(Beginning of DATA RECORDS)

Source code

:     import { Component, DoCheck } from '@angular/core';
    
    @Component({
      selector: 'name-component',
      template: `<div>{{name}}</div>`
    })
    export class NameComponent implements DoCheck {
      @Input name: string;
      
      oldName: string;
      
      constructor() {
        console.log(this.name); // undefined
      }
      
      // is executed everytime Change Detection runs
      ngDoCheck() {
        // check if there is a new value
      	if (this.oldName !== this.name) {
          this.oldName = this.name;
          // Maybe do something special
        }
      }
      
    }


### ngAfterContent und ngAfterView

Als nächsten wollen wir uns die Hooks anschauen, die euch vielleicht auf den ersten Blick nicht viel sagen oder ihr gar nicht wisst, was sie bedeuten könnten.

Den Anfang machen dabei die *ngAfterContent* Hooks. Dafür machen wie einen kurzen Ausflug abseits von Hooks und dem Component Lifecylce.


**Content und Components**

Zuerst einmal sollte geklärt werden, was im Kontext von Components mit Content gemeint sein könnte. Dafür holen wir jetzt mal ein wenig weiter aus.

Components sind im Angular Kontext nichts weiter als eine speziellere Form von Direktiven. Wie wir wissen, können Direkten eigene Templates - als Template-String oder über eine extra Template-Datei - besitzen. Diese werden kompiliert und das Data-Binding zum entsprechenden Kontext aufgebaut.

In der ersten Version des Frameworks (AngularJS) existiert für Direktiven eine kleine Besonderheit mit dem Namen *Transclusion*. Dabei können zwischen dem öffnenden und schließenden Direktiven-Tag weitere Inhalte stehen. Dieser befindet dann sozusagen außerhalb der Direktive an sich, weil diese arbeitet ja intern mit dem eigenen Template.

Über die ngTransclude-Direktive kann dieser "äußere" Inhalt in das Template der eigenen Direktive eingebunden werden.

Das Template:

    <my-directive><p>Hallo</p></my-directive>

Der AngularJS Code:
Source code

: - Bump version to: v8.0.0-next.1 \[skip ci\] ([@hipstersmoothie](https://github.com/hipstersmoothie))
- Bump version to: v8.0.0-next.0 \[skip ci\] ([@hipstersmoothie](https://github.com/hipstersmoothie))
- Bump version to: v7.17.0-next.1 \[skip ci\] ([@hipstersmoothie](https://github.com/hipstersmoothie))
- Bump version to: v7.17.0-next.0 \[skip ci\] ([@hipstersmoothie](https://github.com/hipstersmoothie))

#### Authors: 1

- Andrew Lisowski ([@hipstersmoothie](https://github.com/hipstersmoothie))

(End of DATA RECORDS)
(Beginning of DATA RECORDS)

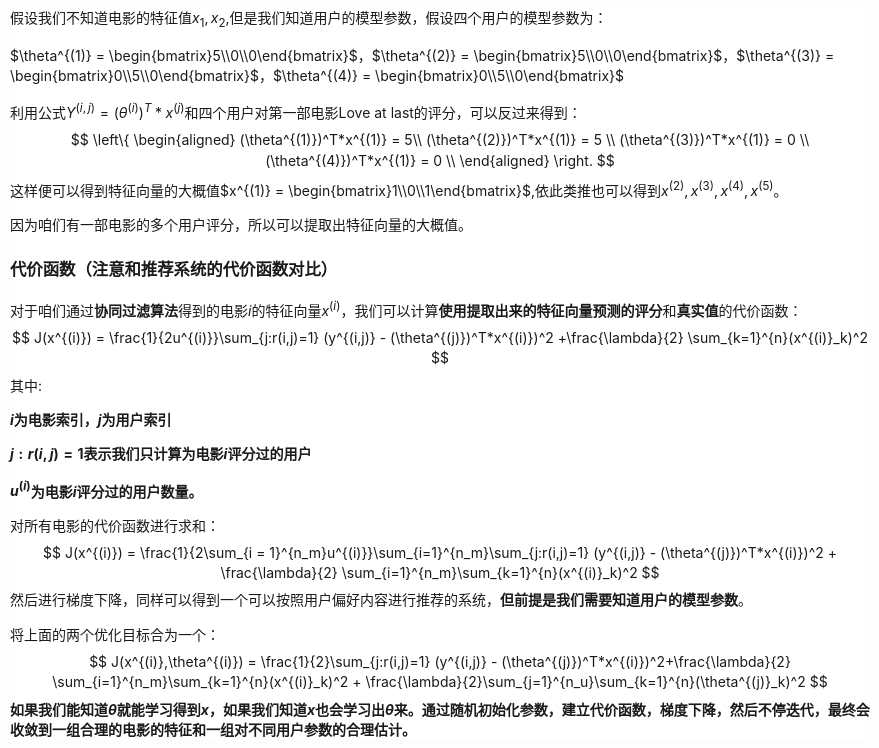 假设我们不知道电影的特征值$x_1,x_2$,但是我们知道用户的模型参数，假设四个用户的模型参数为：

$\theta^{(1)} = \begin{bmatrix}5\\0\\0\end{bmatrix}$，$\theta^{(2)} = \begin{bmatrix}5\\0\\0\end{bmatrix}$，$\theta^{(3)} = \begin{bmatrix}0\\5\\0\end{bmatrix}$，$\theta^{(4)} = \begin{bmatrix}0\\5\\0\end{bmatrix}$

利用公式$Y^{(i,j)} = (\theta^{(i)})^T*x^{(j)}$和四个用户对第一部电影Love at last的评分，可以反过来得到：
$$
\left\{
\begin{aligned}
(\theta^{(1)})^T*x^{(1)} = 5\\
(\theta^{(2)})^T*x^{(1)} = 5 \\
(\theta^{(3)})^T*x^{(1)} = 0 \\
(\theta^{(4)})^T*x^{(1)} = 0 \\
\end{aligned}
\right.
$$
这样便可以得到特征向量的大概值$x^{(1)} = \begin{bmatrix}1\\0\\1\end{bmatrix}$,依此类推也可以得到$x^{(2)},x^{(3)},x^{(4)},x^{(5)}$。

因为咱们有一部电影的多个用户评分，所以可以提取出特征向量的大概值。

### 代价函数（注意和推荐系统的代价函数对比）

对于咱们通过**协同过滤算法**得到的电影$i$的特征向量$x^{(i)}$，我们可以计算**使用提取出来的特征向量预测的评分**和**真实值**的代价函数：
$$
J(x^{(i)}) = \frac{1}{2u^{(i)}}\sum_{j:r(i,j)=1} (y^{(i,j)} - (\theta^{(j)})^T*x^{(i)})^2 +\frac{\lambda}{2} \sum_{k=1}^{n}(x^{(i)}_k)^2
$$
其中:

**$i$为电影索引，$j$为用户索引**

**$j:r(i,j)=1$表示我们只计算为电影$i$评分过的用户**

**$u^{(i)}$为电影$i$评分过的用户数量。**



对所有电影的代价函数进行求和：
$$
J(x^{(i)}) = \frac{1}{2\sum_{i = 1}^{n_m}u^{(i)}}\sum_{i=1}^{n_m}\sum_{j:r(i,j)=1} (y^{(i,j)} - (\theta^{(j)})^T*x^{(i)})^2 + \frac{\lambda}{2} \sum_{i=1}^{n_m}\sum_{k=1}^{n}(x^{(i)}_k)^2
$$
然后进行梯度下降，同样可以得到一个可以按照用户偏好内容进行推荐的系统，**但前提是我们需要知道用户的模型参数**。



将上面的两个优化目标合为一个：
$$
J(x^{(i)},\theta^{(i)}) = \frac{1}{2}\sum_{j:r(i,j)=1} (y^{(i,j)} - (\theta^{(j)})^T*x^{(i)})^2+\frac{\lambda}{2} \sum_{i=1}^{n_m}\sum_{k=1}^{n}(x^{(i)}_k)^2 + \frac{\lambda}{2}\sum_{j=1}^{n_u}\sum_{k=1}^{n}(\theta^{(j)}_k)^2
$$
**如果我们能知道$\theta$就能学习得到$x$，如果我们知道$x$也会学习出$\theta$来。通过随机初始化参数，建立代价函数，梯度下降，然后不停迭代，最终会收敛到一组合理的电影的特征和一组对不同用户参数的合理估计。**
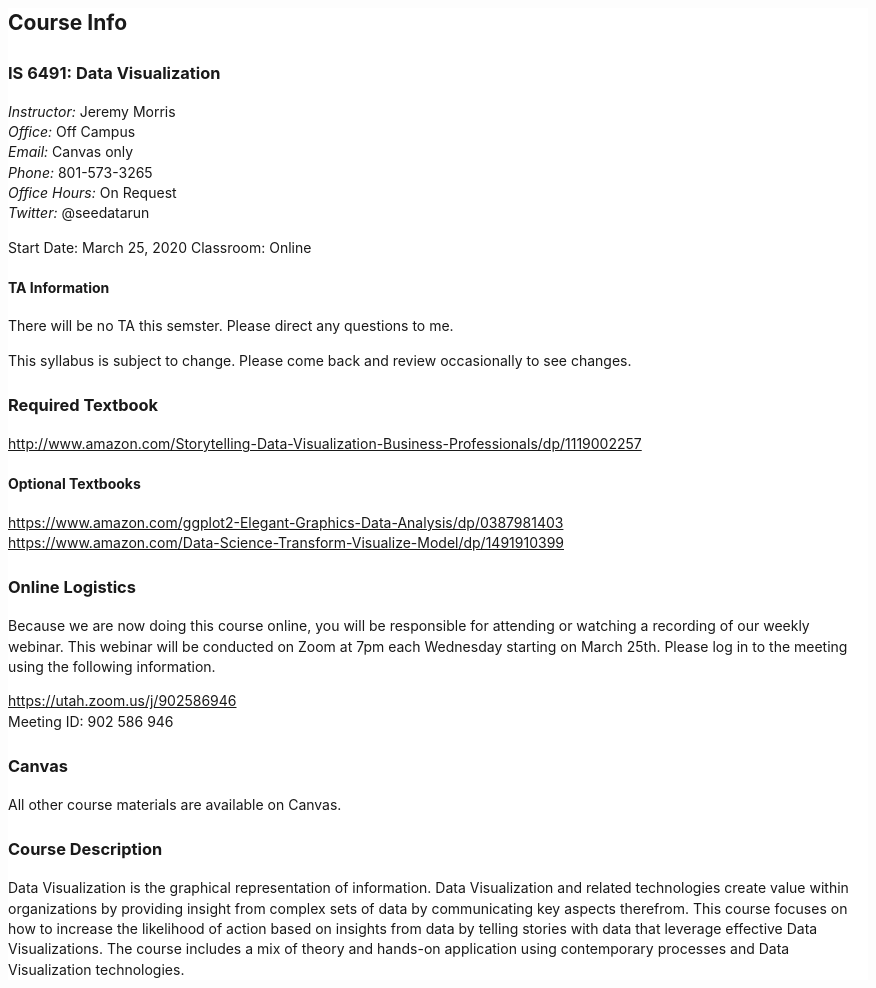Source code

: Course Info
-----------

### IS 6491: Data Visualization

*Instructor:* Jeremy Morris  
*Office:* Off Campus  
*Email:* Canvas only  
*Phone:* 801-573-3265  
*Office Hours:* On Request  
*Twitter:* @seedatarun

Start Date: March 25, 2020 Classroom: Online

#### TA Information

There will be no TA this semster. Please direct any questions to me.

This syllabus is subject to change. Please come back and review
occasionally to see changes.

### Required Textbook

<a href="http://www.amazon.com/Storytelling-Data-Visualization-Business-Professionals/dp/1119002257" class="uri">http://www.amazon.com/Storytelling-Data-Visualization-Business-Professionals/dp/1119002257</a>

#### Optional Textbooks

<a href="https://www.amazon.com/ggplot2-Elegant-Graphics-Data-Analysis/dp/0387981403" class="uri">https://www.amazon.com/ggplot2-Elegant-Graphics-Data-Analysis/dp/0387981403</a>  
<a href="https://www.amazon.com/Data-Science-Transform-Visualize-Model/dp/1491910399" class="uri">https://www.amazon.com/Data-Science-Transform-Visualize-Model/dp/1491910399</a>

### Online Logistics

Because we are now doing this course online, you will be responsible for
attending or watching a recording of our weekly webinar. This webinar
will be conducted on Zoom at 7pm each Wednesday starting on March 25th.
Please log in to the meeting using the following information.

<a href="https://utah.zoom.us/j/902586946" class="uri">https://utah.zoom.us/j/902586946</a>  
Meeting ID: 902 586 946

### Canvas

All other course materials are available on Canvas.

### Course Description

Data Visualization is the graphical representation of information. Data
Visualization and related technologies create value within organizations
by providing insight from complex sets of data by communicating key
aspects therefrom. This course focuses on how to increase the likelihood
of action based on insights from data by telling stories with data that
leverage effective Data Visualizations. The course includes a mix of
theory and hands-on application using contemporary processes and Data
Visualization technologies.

(End of DATA RECORDS)
(Beginning of DATA RECORDS)

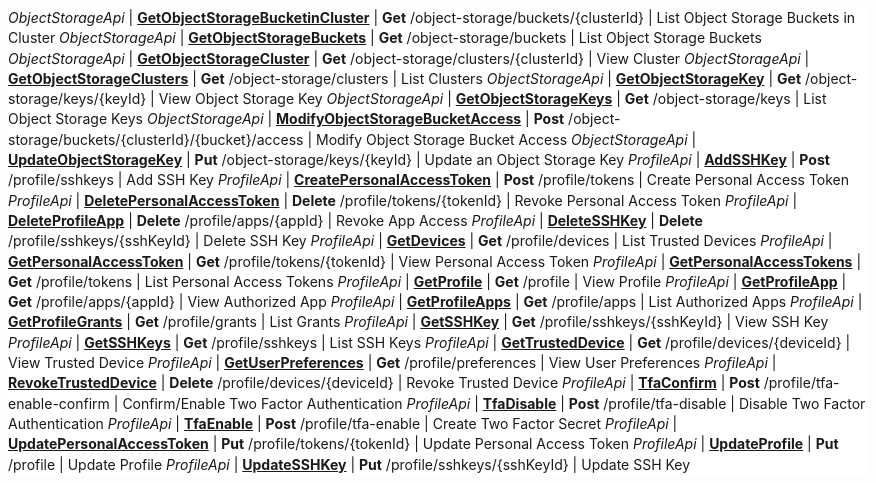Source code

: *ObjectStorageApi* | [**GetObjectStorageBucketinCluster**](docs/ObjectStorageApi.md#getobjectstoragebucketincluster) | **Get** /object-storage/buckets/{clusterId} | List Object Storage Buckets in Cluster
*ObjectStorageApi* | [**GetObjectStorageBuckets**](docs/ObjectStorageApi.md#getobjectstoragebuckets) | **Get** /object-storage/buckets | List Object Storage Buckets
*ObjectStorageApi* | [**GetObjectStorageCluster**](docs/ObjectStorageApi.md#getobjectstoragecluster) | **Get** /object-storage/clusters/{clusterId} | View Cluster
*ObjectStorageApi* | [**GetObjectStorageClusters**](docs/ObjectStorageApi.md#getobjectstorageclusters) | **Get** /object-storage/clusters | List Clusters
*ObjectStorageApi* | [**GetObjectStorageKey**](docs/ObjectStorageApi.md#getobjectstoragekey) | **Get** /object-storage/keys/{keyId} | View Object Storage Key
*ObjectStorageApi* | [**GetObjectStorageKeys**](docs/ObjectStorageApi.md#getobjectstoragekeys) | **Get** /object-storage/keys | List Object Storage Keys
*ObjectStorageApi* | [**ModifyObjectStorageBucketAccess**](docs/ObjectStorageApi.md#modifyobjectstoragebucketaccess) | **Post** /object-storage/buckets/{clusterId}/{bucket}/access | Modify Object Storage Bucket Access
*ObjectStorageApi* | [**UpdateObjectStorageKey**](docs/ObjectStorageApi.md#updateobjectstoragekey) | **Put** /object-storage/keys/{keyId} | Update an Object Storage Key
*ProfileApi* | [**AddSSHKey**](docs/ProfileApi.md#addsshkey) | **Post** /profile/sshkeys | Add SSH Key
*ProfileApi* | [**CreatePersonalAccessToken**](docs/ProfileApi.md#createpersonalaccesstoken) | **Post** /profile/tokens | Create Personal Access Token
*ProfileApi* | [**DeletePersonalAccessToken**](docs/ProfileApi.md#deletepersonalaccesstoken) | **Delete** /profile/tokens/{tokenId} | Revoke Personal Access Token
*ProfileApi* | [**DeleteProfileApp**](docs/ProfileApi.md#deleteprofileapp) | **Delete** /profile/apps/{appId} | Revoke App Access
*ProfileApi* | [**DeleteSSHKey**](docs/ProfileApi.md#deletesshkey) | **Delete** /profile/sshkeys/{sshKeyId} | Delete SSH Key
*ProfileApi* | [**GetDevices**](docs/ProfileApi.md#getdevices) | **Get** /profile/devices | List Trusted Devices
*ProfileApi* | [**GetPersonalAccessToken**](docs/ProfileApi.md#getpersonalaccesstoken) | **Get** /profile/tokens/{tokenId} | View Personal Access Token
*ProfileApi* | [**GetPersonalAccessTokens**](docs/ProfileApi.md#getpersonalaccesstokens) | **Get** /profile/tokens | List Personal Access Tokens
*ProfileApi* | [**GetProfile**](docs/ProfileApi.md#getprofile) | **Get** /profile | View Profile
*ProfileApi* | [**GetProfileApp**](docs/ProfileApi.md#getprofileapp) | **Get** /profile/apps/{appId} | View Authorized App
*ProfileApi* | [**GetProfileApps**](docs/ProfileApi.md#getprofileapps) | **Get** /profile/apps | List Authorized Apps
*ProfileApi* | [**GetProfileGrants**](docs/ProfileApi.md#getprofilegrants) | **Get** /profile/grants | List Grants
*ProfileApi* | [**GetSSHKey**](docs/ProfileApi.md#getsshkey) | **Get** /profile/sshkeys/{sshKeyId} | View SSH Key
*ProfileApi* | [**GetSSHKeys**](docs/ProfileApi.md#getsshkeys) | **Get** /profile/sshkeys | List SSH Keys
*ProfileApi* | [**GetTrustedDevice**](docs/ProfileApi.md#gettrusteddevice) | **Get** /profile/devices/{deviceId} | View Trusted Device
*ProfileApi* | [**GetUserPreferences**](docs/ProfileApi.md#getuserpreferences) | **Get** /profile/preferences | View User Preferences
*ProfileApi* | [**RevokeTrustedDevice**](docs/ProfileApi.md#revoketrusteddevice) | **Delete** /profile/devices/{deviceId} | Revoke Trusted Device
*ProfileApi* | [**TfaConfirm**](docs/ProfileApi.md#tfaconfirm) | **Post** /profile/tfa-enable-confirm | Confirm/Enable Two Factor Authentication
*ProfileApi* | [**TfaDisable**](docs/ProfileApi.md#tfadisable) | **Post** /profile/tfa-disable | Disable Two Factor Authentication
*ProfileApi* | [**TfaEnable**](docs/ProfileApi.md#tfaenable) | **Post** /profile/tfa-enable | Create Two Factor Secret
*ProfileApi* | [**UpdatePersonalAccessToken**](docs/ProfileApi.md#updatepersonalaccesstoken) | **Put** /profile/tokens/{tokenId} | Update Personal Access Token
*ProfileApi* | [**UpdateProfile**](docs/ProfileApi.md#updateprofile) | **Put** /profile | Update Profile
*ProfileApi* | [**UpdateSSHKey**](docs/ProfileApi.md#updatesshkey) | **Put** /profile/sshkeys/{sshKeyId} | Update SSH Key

(End of DATA RECORDS)

* WHAT YOU HAVE TO DO: Update the stretch of the items from the line containing "Start Date: March 25, 2020 Classroom: Online" through the line containing "### Course Description" so that "webinar" becomes "livestream" and nothing else changes. Return only those lines.

* RESULT OF THE TASK:
Start Date: March 25, 2020 Classroom: Online

#### TA Information

There will be no TA this semster. Please direct any questions to me.

This syllabus is subject to change. Please come back and review
occasionally to see changes.

### Required Textbook

<a href="http://www.amazon.com/Storytelling-Data-Visualization-Business-Professionals/dp/1119002257" class="uri">http://www.amazon.com/Storytelling-Data-Visualization-Business-Professionals/dp/1119002257</a>

#### Optional Textbooks

<a href="https://www.amazon.com/ggplot2-Elegant-Graphics-Data-Analysis/dp/0387981403" class="uri">https://www.amazon.com/ggplot2-Elegant-Graphics-Data-Analysis/dp/0387981403</a>  
<a href="https://www.amazon.com/Data-Science-Transform-Visualize-Model/dp/1491910399" class="uri">https://www.amazon.com/Data-Science-Transform-Visualize-Model/dp/1491910399</a>

### Online Logistics

Because we are now doing this course online, you will be responsible for
attending or watching a recording of our weekly livestream. This livestream
will be conducted on Zoom at 7pm each Wednesday starting on March 25th.
Please log in to the meeting using the following information.

<a href="https://utah.zoom.us/j/902586946" class="uri">https://utah.zoom.us/j/902586946</a>  
Meeting ID: 902 586 946

### Canvas

All other course materials are available on Canvas.

### Course Description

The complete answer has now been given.